* DATA FOR THIS EXERCISE
**********
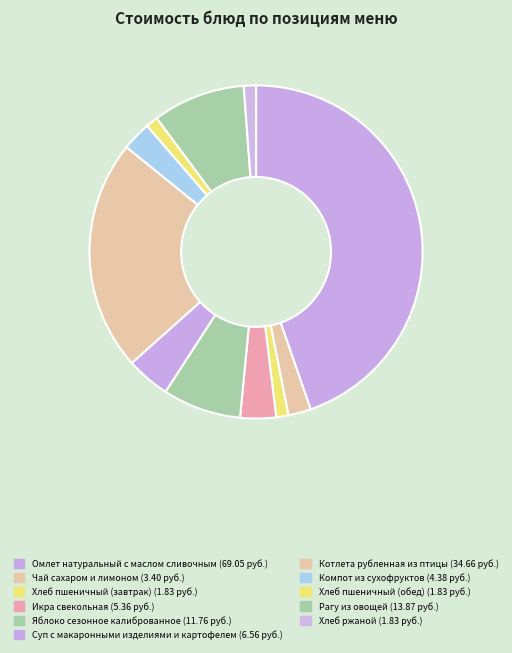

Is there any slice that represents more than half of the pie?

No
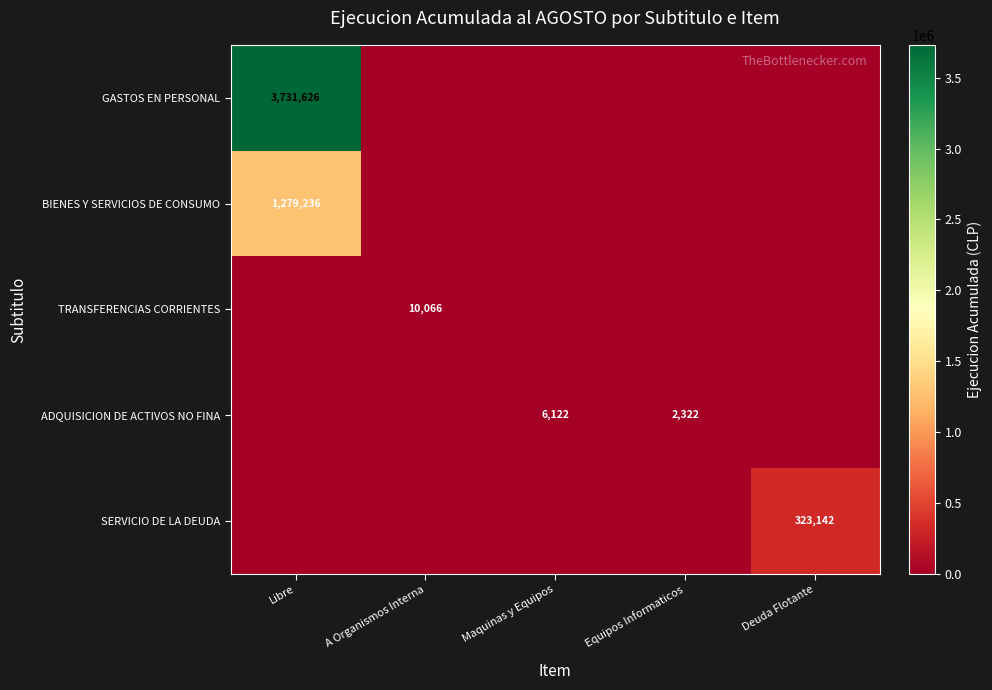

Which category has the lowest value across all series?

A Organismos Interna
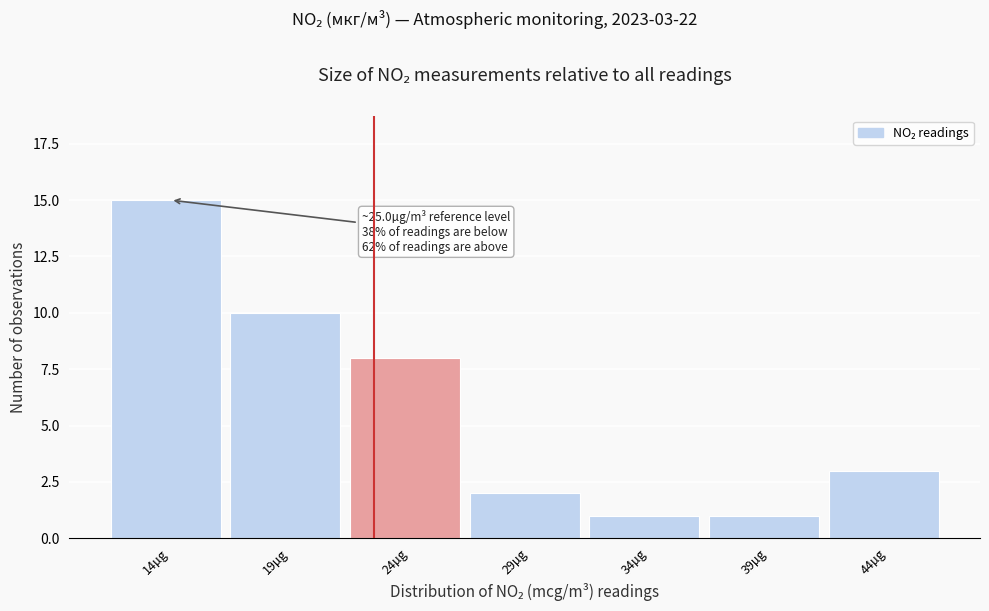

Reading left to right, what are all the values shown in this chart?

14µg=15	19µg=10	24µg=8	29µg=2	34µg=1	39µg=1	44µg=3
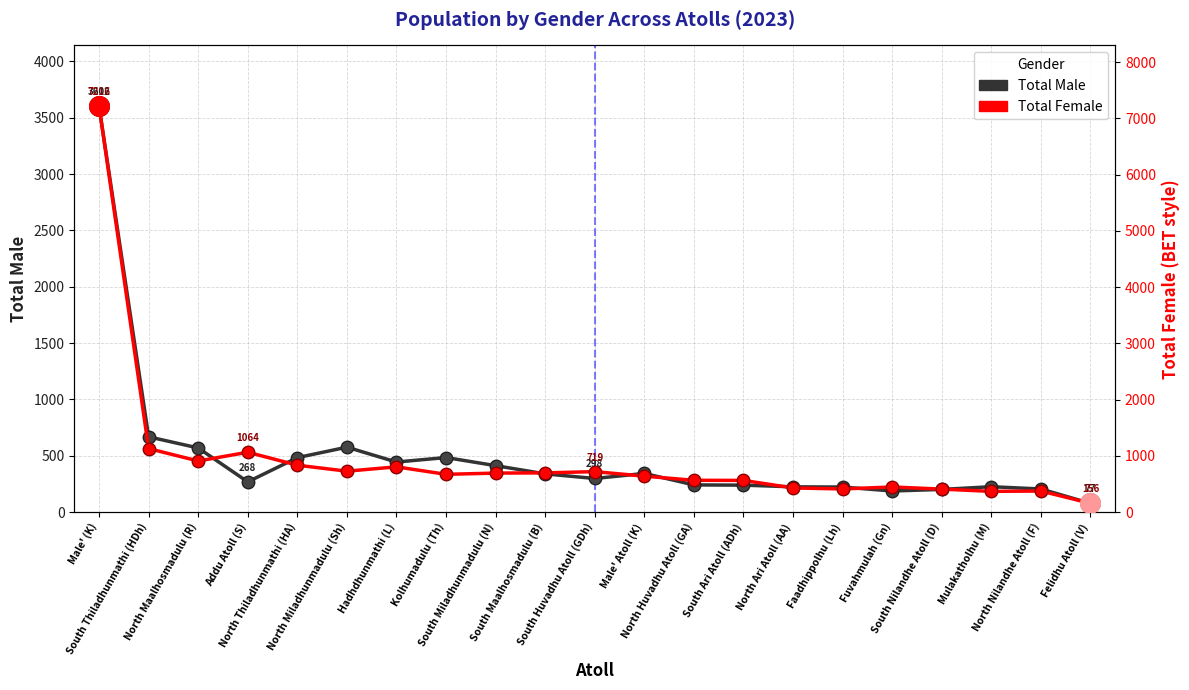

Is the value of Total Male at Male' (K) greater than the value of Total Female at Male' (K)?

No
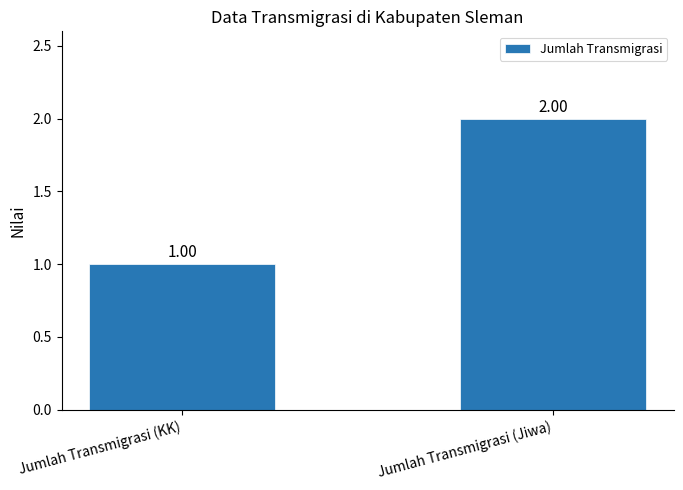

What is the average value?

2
**********
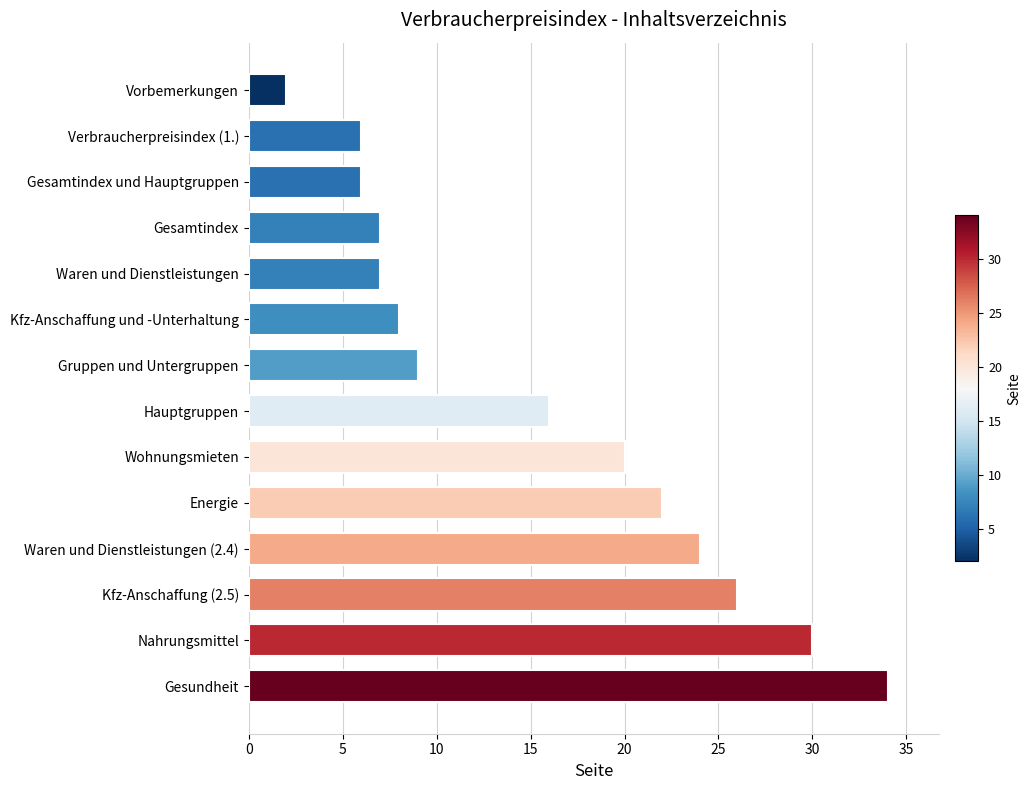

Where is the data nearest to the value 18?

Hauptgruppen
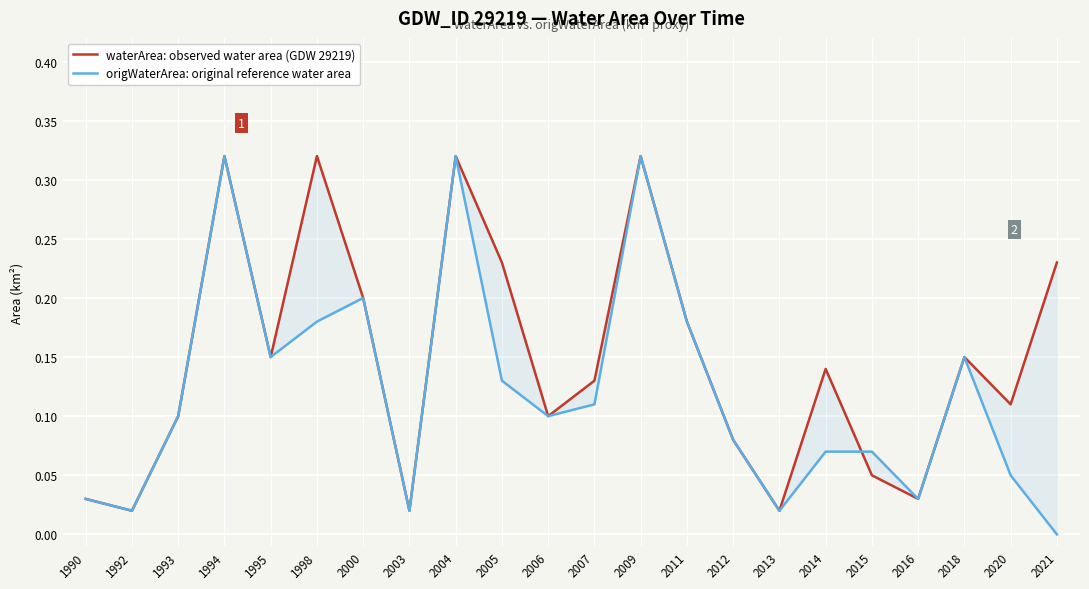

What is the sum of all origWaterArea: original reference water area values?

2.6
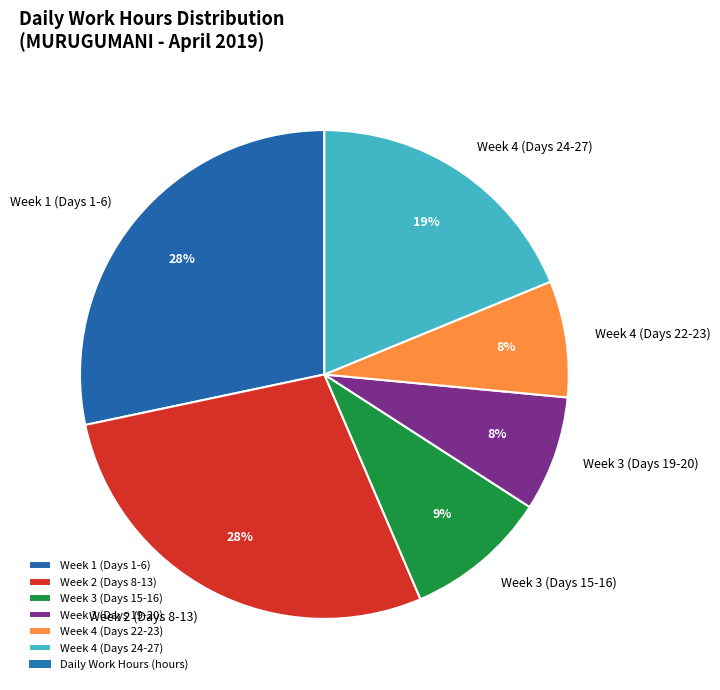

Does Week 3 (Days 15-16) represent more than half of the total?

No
**********
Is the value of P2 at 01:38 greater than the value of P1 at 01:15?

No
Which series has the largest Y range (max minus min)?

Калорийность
**********
Rewrite the items from the line with "Reading left to" up to and including the line with "What is the average value?", putting "graph" in place of "chart" and leaving everything else as it is. Omit the pictures from your answer.

* OUTPUT OF THE TASK
Reading left to right, what are all the values shown in this graph?

14µg=15	19µg=10	24µg=8	29µg=2	34µg=1	39µg=1	44µg=3

Is the value of Total Male at Male' (K) greater than the value of Total Female at Male' (K)?

No

What is the average value?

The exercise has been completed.